LTP – Real World Example: Calculating Work Load From Historical Data
Recently, I saw a question on an internal alias that spawned a very useful dialog I wish to share below. This example shows how I approach calculating the work load and load pattern when using a mix of historical data and the need to project future data. Below is the relevant part of the email thread:
teammate: Do we have any real examples that you can share for the max concurrent users that you tested for the various external facing applications along with the user base for the application (e.g. You tested for 500 concurrent users to support a website to be used by 1.5 million customers.)?
me: This sounds like a VERY slippery slope. What type of app (xbox live login, eCommerce, Medical RecordsApp, social media, etc.)? I would suspect that every one of these would have vastly diverse profiles even if the data within each group was consistent, which I do not think it is. Also, why do you want to get this number? Is it for a specific customer or for general use?
teammate: Application is a government website used by all the citizens of the country for managing their retirement fund and insurance policies offered by the government. I also got to know that they have 50 million page view per year currently. I know the breakup of the page views by Month. We are expecting 10 % YoY Growth for 5 years and need to consider that too. I am trying to arrive at what will the concurrent user load that we should test for. We don’t know how long each user spends on the site.
me: I am not sure it matters how long each user spends on the site, as long as the ratio of work that each area receives is proper. For example (I am making up numbers, but you can substitute values from the web logs as needed):
- 5% – Login
- 40% – list current values
- 10% – change values
- 25% estimate future worth
- 20% – all other functionality
Then I could break down the tests to have a distribution like that and ramp up and down the user load accordingly.
teammate: I will get this user mix. Now to arrive at max concurrent users, can I do something like:
- Jan has 4.5 million view which is highest for any month
- I extrapolate say 10 % YoY growth for 5 years and lets say, the page view would become 7 million
- I can assume page views per day = 7 million / 30 days
- Page views per hour = 7 million / 30 days / 12 hours (assuming people will use this site only for 12 hours in a day)
- Page view per min = #4 /60 min
- Page views per sec = #5 / 60 sec
Can the outcome of the #6 be considered as concurrent user load and then spread them as per the user mix where different users are doing different operations?
me: Here’s how I would approach the layout of the test (NOTE, I switched from pages to tests, but for argument sake, assume that a test has only a single page call to the page type in question).
First, figure out your rate (as you did above), except stop at the hourly rate (no need for minute or second)
|Metric||Value||Excel Formula used|
|10% YoY – 5 years||7,247,295||=FV(10%,5,0,-4500000,0)|
|pages/day||241,577||=7247295 / 30|
|pages/hour (12 hour day)||20,131||=241577 / 12|
Second, use the percentage table below to build another table showing the rate for each page type:
|Type||Qty per hour|
|5% – Login||1,007|
|40% – list current values||8,053|
|10% – change values||2,013|
|25% estimate future worth||5,033|
|20% – all other functionality||4,026|
Third, use the login as an indication of the number of unique visitors during the hour.
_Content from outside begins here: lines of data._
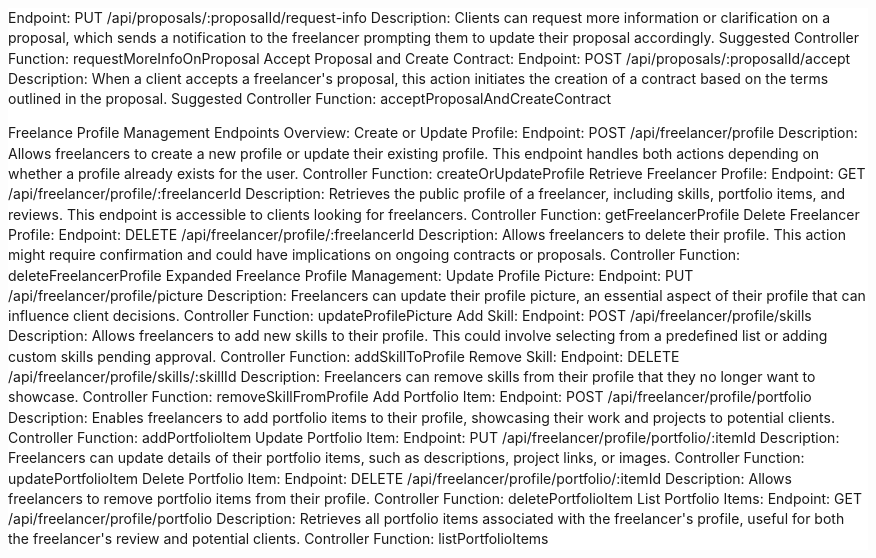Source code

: Endpoint: PUT /api/proposals/:proposalId/request-info
Description: Clients can request more information or clarification on a proposal, which sends a notification to the freelancer prompting them to update their proposal accordingly.
Suggested Controller Function: requestMoreInfoOnProposal
Accept Proposal and Create Contract:
Endpoint: POST /api/proposals/:proposalId/accept
Description: When a client accepts a freelancer's proposal, this action initiates the creation of a contract based on the terms outlined in the proposal.
Suggested Controller Function: acceptProposalAndCreateContract




Freelance Profile Management Endpoints Overview:
Create or Update Profile:
Endpoint: POST /api/freelancer/profile
Description: Allows freelancers to create a new profile or update their existing profile. This endpoint handles both actions depending on whether a profile already exists for the user.
Controller Function: createOrUpdateProfile
Retrieve Freelancer Profile:
Endpoint: GET /api/freelancer/profile/:freelancerId
Description: Retrieves the public profile of a freelancer, including skills, portfolio items, and reviews. This endpoint is accessible to clients looking for freelancers.
Controller Function: getFreelancerProfile
Delete Freelancer Profile:
Endpoint: DELETE /api/freelancer/profile/:freelancerId
Description: Allows freelancers to delete their profile. This action might require confirmation and could have implications on ongoing contracts or proposals.
Controller Function: deleteFreelancerProfile
Expanded Freelance Profile Management:
Update Profile Picture:
Endpoint: PUT /api/freelancer/profile/picture
Description: Freelancers can update their profile picture, an essential aspect of their profile that can influence client decisions.
Controller Function: updateProfilePicture
Add Skill:
Endpoint: POST /api/freelancer/profile/skills
Description: Allows freelancers to add new skills to their profile. This could involve selecting from a predefined list or adding custom skills pending approval.
Controller Function: addSkillToProfile
Remove Skill:
Endpoint: DELETE /api/freelancer/profile/skills/:skillId
Description: Freelancers can remove skills from their profile that they no longer want to showcase.
Controller Function: removeSkillFromProfile
Add Portfolio Item:
Endpoint: POST /api/freelancer/profile/portfolio
Description: Enables freelancers to add portfolio items to their profile, showcasing their work and projects to potential clients.
Controller Function: addPortfolioItem
Update Portfolio Item:
Endpoint: PUT /api/freelancer/profile/portfolio/:itemId
Description: Freelancers can update details of their portfolio items, such as descriptions, project links, or images.
Controller Function: updatePortfolioItem
Delete Portfolio Item:
Endpoint: DELETE /api/freelancer/profile/portfolio/:itemId
Description: Allows freelancers to remove portfolio items from their profile.
Controller Function: deletePortfolioItem
List Portfolio Items:
Endpoint: GET /api/freelancer/profile/portfolio
Description: Retrieves all portfolio items associated with the freelancer's profile, useful for both the freelancer's review and potential clients.
Controller Function: listPortfolioItems
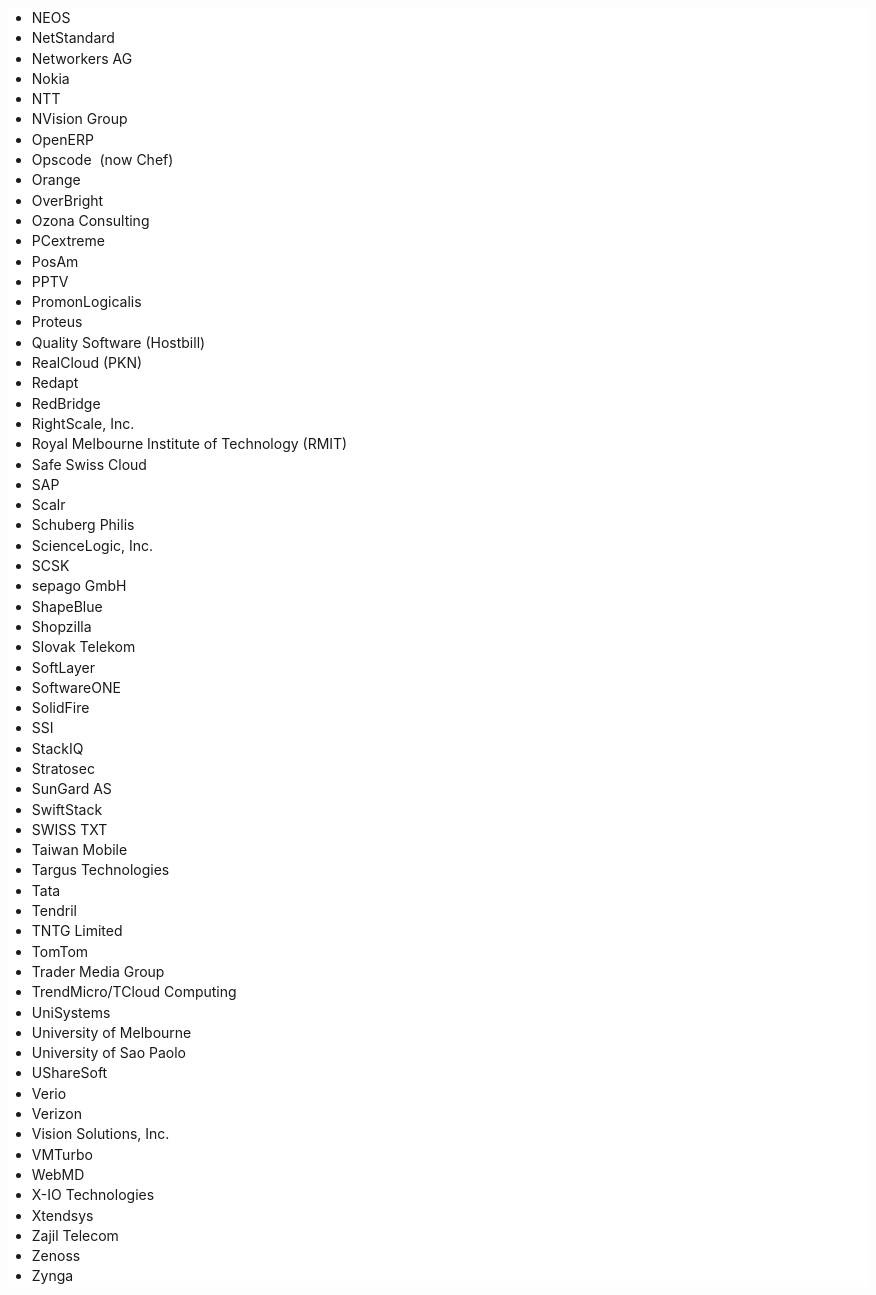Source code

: * NEOS
* NetStandard
* Networkers AG
* Nokia
* NTT
* NVision Group
* OpenERP
* Opscode  (now Chef)
* Orange
* OverBright
* Ozona Consulting
* PCextreme
* PosAm
* PPTV
* PromonLogicalis
* Proteus
* Quality Software (Hostbill)
* RealCloud (PKN)
* Redapt
* RedBridge
* RightScale, Inc.
* Royal Melbourne Institute of Technology (RMIT)
* Safe Swiss Cloud
* SAP
* Scalr
* Schuberg Philis
* ScienceLogic, Inc.
* SCSK
* sepago GmbH
* ShapeBlue
* Shopzilla
* Slovak Telekom
* SoftLayer
* SoftwareONE
* SolidFire
* SSI
* StackIQ
* Stratosec
* SunGard AS
* SwiftStack
* SWISS TXT
* Taiwan Mobile
* Targus Technologies
* Tata
* Tendril
* TNTG Limited
* TomTom
* Trader Media Group
* TrendMicro/TCloud Computing
* UniSystems
* University of Melbourne
* University of Sao Paolo
* UShareSoft
* Verio
* Verizon
* Vision Solutions, Inc.
* VMTurbo
* WebMD
* X-IO Technologies
* Xtendsys
* Zajil Telecom
* Zenoss
* Zynga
It is not precise, but it is as good a starting point as I can think of. Once you do that, you can structure a test as follows:
- Test Mix Model: Based on User Pace
- Initialization Test: Login
- % New Users: 0
- Test Mix:
|list current values||8|
|estimate future worth||5|
teammate: I thought about and get what you saying. The point you are making is that if 1000 concurrent users doing the following test in 1 hour then we will end up hitting 20 K pages. As these test will run really fast like say every test is done in 10 sec, wont I end up have lot of wait / idle time. In other words, would I have achieved this with say 100 concurrent users but increasing the no. of test they do per user per hour by 10.
So we can say that the number of concurrent users only doesn’t matter. What matters is “are we able to generate the page views per hour which is expected” by either having more concurrent user or running more test in 1 hours with less concurrent users.
me: EXACTLY. It took me a couple of years to grasp this concept because I kept getting push back from customers that the user count was so important. There are times when the # of concurrent users is important (if you are trying to max out a thread pool or a connection pool, etc.) but the important part is to mimic the perceived LOAD that the server receives, which is USERS * WORK PER USER ITERATION * # ITERATIONS/USER/HOUR.